Extracted records
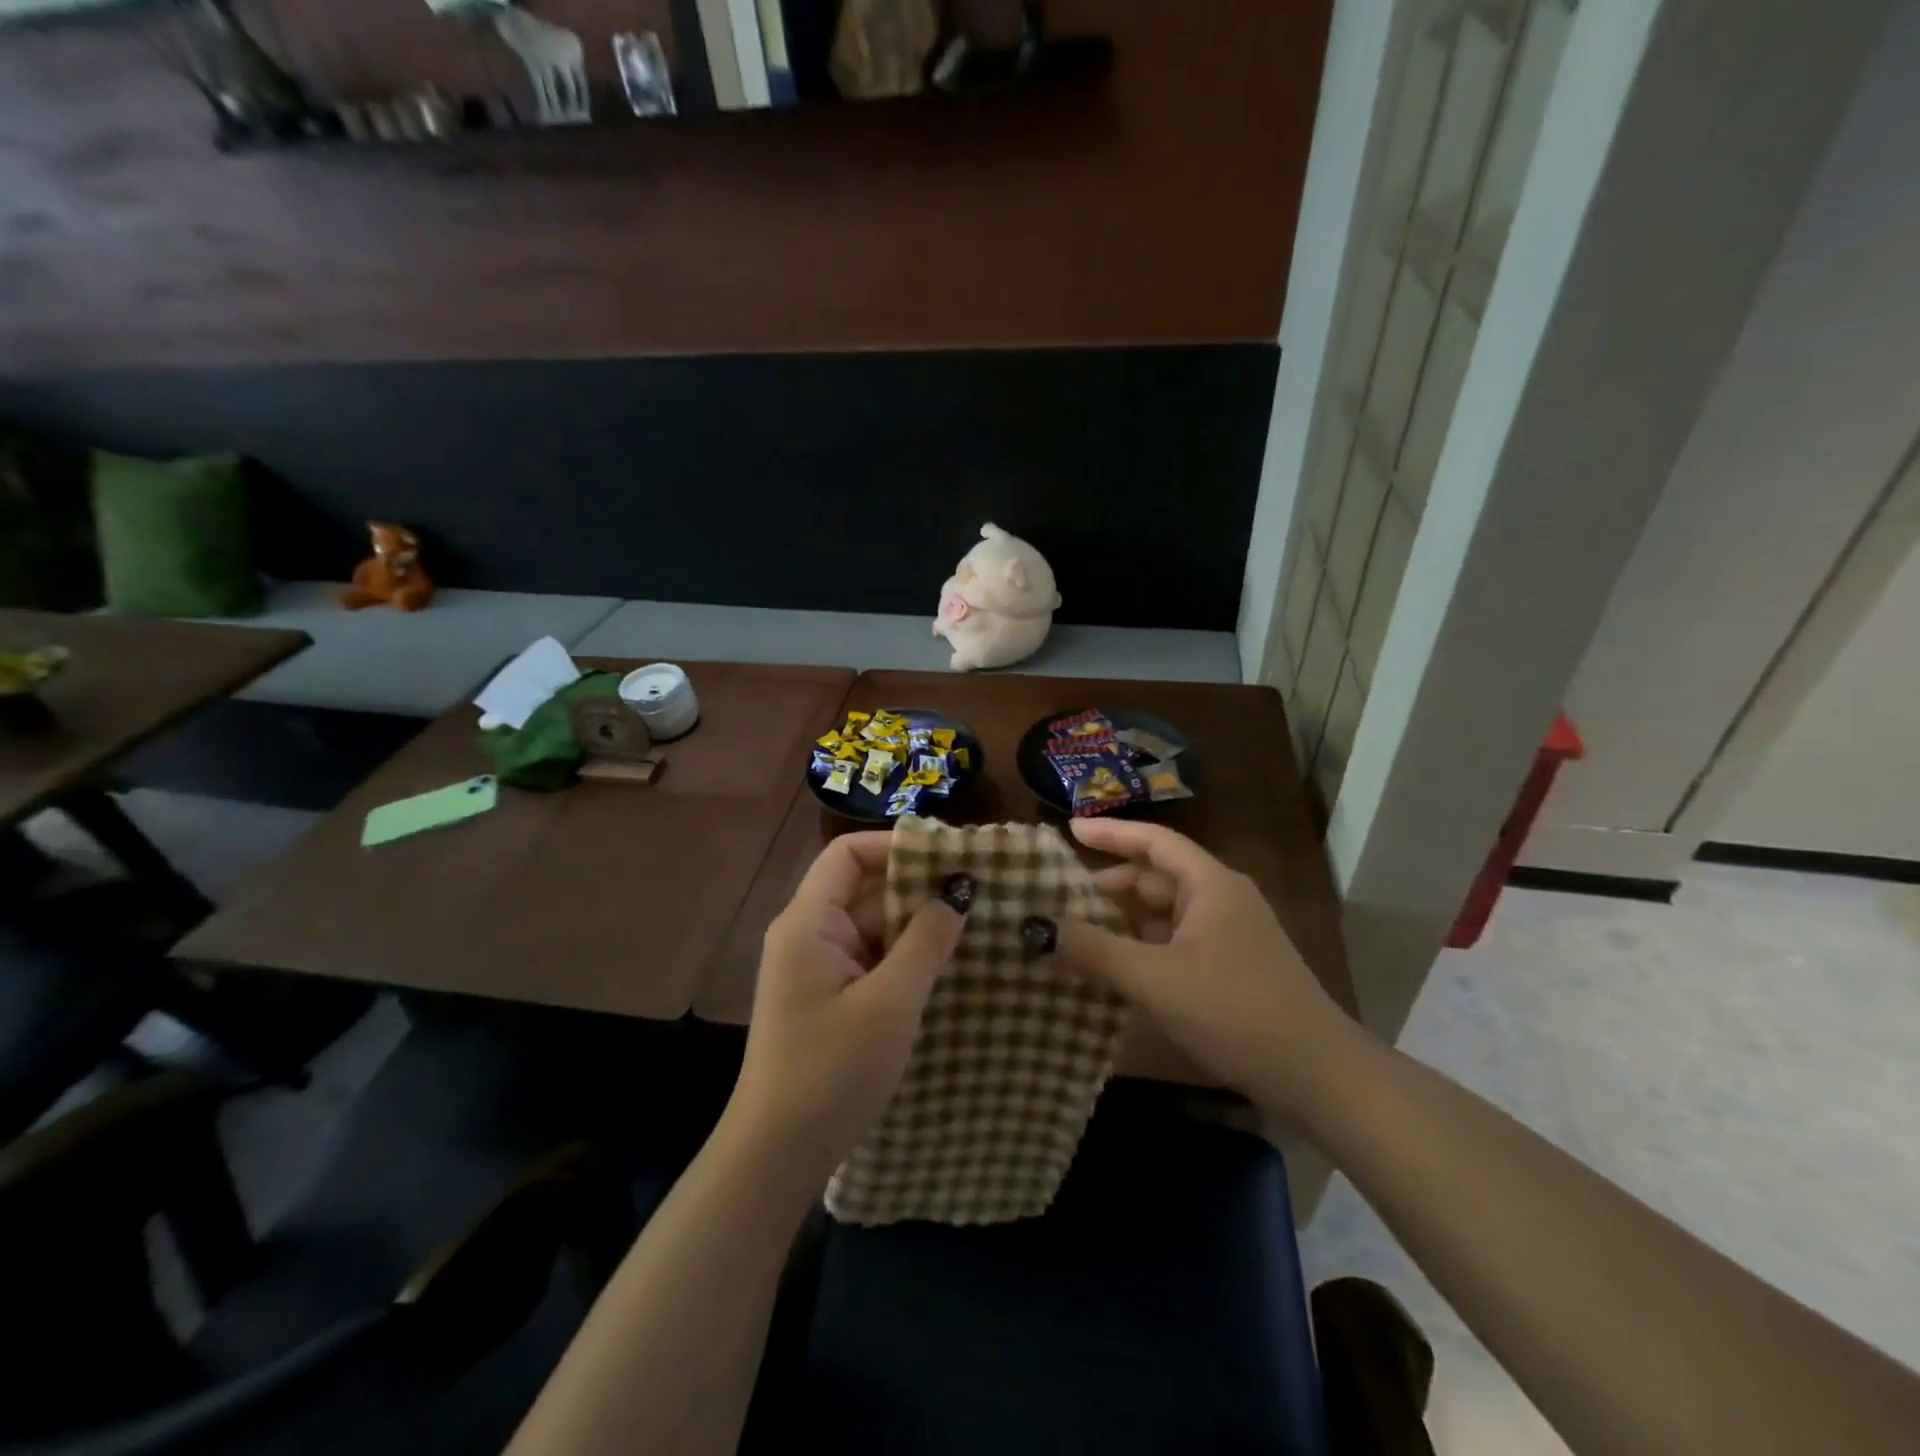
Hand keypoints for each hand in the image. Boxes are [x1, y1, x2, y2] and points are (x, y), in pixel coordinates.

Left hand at [726, 832, 966, 1188]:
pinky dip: (906, 957)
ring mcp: (818, 969)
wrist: (778, 1156)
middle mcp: (809, 936)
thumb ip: (925, 941)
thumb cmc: (831, 1071)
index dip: (895, 846)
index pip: (847, 854)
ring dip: (917, 925)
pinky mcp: (830, 999)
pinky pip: (872, 960)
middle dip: (918, 887)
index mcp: (808, 923)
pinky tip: (948, 964)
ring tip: (976, 921)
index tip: (948, 855)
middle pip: (864, 889)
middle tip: (978, 888)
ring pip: (872, 927)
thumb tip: (957, 890)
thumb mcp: (890, 1003)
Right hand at [1047, 818, 1362, 1121]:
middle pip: (1156, 876)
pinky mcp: (1233, 966)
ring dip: (1124, 919)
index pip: (1153, 841)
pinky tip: (1116, 967)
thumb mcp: (1154, 979)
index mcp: (1210, 884)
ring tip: (1077, 931)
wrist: (1316, 1075)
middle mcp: (1222, 898)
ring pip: (1165, 912)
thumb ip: (1095, 950)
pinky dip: (1143, 946)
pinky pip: (1176, 941)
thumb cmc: (1233, 1011)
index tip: (1067, 830)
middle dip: (1109, 884)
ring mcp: (1231, 934)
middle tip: (1060, 896)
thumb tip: (1038, 927)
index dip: (1109, 832)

Your objective =
Leaving out the pictures, return the records exactly as given.

Solution below =
Hand keypoints for each hand in the image. Boxes are [x1, y1, x2, y2] and points are (x, y), in pixel coordinates.

Left hand at [726, 832, 966, 1188]:
pinky dip: (906, 957)
ring mcp: (818, 969)
wrist: (778, 1156)
middle mcp: (809, 936)
thumb ip: (925, 941)
thumb cmc: (831, 1071)
index dip: (895, 846)
index pip: (847, 854)
ring dip: (917, 925)
pinky mcp: (830, 999)
pinky pip: (872, 960)
middle dip: (918, 887)
index mcp: (808, 923)
pinky tip: (948, 964)
ring tip: (976, 921)
index tip: (948, 855)
middle pip: (864, 889)
middle tip: (978, 888)
ring pip: (872, 927)
thumb tip: (957, 890)
thumb mcp: (890, 1003)
Right hand at [1047, 818, 1362, 1121]:
middle pip: (1156, 876)
pinky mcp: (1233, 966)
ring dip: (1124, 919)
index pip: (1153, 841)
pinky tip: (1116, 967)
thumb mcp: (1154, 979)
index mcp: (1210, 884)
ring tip: (1077, 931)
wrist: (1316, 1075)
middle mcp: (1222, 898)
ring pip: (1165, 912)
thumb ip: (1095, 950)
pinky dip: (1143, 946)
pinky pip: (1176, 941)
thumb cmc: (1233, 1011)
index tip: (1067, 830)
middle dip: (1109, 884)
ring mcp: (1231, 934)
middle tip: (1060, 896)
thumb tip: (1038, 927)
index dip: (1109, 832)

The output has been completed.